Kropotkine Pierre, La guerre

 

Editions Artibella, 2013, 80 p., 9 euros

 

Les éditions Artibella republient un texte de Kropotkine datant de 1912 dans lequel ce dernier propose une analyse de la guerre dans le contexte d’un déclenchement perçu comme proche d’un affrontement qui embraserait toute l’Europe. Il s’agit ainsi d’un texte annonciateur de la Première Guerre mondiale.

 

L’article de Kropotkine est accompagné d’une postface de René Berthier qui l’analyse à la lumière de la signature par l’auteur du Manifeste des Seize. En effet, en mars 1916, Kropotkine, avec d’autres anarchistes, signe un texte dans lequel ils appellent à rompre avec les positions anti-militaristes et pacifistes des anarchistes pour s’opposer aux visées pangermanistes de l’Allemagne. René Berthier rappelle comment, bien que minoritaire au sein du mouvement anarchiste, cette prise de position provoqua une vive polémique.

 

Néanmoins, dans La guerre, Kropotkine ne prend pas encore de telles positions, mais s’attache à fournir une analyse des guerres contemporaines. Il met ainsi en lumière plusieurs éléments. Le premier est le caractère économique de l’origine des guerres. Il prend ainsi position contre les analyses qui font de la guerre un phénomène moral lié à des enjeux d’honneur au sein de l’aristocratie. En cela, il rejoint les prises de position de Proudhon, dans le second volume de La guerre et la paix, pour qui toute guerre trouve son origine dans des causes économiques.

 

La deuxième dimension que Kropotkine met en avant, c’est le rôle de la finance dans la guerre. C’est peut être en cela que son analyse semble trouver l’écho le plus actuel.

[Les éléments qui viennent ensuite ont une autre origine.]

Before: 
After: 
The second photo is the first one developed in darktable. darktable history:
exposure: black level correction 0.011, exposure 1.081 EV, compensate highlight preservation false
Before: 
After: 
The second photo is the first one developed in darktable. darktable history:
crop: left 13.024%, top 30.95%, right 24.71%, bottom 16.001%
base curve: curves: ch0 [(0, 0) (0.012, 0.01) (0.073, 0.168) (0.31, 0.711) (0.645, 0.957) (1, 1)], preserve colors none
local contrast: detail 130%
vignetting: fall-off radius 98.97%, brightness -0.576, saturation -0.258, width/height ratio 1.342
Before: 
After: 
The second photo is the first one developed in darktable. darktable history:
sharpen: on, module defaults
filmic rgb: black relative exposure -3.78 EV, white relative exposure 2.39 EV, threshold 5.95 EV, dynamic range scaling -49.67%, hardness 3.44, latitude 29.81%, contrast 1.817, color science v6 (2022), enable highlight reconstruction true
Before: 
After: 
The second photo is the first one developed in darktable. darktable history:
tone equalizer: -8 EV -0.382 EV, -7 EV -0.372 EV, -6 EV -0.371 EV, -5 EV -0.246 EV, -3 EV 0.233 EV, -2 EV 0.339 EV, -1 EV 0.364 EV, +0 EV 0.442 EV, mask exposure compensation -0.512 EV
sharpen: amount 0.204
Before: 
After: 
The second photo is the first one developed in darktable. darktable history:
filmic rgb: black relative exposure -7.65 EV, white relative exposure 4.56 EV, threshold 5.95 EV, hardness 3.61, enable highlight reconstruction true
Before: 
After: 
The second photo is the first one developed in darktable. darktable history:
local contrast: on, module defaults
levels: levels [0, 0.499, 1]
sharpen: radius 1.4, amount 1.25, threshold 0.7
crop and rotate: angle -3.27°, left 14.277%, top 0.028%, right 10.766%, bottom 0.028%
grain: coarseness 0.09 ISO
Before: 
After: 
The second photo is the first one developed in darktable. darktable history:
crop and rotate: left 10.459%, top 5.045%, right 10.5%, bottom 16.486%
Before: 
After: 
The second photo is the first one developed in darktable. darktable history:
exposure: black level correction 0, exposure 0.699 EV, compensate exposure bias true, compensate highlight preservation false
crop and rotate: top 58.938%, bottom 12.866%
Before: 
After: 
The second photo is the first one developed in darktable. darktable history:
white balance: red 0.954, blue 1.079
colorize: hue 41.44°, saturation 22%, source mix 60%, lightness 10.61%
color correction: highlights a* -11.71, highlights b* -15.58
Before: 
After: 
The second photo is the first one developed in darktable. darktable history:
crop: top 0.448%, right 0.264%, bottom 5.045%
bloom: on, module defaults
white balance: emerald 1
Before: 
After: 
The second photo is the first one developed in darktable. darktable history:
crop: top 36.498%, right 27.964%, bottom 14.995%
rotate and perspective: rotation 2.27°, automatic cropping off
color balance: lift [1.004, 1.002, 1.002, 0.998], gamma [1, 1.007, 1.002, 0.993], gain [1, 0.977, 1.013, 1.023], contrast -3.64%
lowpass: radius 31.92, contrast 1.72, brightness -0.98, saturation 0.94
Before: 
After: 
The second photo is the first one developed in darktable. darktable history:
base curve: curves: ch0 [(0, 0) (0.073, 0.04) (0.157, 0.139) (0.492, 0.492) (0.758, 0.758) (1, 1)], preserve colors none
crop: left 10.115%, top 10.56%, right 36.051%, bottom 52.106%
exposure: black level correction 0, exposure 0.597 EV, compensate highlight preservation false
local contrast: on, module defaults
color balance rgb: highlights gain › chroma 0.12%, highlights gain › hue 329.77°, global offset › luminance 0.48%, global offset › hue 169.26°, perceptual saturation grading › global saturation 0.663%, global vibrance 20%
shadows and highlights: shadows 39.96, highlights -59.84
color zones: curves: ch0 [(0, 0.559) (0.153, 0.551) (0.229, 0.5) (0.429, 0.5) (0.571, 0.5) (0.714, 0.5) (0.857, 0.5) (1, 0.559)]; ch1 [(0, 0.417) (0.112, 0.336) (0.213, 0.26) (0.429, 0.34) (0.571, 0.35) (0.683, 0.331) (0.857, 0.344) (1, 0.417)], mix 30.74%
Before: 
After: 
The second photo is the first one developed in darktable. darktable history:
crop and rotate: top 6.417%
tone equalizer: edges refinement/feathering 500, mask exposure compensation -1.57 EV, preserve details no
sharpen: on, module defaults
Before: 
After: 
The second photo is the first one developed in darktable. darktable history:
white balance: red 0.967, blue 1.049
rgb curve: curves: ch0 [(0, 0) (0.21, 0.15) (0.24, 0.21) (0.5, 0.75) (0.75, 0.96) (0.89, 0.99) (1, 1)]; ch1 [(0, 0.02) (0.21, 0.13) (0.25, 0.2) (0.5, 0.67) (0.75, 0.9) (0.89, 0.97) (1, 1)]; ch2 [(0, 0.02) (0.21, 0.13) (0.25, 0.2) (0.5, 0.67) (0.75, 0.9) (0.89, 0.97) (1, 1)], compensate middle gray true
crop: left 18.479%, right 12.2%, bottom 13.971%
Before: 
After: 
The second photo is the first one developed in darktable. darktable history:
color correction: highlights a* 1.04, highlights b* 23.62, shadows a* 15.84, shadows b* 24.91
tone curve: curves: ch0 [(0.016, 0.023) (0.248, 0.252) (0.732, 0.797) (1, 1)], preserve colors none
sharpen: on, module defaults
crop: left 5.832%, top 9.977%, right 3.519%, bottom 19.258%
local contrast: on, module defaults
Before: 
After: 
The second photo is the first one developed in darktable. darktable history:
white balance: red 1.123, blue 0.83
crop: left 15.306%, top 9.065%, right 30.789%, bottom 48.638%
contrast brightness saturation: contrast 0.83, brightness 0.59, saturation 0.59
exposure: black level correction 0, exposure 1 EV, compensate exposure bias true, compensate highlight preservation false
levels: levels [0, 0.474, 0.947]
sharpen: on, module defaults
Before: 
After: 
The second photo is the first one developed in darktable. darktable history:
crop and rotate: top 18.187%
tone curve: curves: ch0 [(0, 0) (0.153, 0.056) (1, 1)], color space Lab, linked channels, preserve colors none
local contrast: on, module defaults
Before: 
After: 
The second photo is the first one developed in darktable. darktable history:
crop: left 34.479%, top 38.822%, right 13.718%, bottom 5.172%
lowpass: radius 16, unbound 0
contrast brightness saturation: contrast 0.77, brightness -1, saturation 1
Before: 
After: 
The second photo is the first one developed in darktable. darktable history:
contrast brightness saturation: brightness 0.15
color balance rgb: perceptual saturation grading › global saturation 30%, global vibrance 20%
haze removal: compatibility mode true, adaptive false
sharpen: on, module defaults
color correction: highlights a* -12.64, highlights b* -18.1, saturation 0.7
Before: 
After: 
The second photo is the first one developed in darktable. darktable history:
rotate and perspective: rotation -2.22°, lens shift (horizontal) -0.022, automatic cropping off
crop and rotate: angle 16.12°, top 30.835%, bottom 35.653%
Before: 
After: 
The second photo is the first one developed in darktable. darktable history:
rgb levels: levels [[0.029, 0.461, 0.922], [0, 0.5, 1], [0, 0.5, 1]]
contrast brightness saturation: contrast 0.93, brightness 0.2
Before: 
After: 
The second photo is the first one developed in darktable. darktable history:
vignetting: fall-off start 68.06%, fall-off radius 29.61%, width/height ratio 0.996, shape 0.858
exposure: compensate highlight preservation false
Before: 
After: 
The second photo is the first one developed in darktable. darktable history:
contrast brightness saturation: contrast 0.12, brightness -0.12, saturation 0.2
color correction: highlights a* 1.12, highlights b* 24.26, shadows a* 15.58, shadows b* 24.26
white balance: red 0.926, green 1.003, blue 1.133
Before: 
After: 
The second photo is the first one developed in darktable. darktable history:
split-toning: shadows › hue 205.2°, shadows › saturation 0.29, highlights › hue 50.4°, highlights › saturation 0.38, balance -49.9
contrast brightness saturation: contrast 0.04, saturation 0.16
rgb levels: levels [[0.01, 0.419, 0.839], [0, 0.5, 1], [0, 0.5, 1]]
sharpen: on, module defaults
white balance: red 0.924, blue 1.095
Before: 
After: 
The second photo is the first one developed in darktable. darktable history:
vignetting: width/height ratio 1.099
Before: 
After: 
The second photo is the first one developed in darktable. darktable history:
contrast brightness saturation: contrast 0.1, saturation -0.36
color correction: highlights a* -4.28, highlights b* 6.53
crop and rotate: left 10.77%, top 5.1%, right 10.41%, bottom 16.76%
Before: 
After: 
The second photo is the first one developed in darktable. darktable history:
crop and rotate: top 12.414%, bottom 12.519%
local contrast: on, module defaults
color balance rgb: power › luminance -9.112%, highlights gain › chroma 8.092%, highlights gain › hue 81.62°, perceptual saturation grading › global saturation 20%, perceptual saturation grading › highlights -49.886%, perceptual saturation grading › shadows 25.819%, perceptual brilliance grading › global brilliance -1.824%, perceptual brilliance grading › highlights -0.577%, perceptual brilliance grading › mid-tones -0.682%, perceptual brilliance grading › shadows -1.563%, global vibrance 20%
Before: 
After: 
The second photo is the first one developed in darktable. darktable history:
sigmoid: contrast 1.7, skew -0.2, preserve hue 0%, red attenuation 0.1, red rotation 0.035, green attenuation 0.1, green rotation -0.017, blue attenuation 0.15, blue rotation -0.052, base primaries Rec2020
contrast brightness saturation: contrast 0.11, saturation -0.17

Il souligne le rôle des stratégies économiques des banques et des dettes contractées par les Etats dans le déclenchement des guerres. Il est possible néanmoins de nuancer le propos de Kropotkine, qui tend à insister peut être de manière exagérée sur le rôle des “complots tramés par les flibustiers de la finance” (p.14). Cet élément tend à donner un caractère un peu trop intentionnaliste à son analyse et peut conduire à sous-estimer l’existence de formes de polyarchie parmi les dominants qui peuvent expliquer les conflits que ceux-ci se livrent.

 

Le troisième élément sur lequel insiste Kropotkine porte sur les relations entre les politiques d’Etat et l’orientation de l’économie industrielle. Sa thèse est que les politiques d’Etat tendent à orienter l’économie industrielle vers des formes qui en font une économie de guerre. Cela se traduit en particulier par le fait que les Etats favorisent le développement d’une industrie de l’armement.

 

Enfin, il termine son analyse en insistant sur les effets économiques des guerres et leurs conséquences en termes de crises économiques.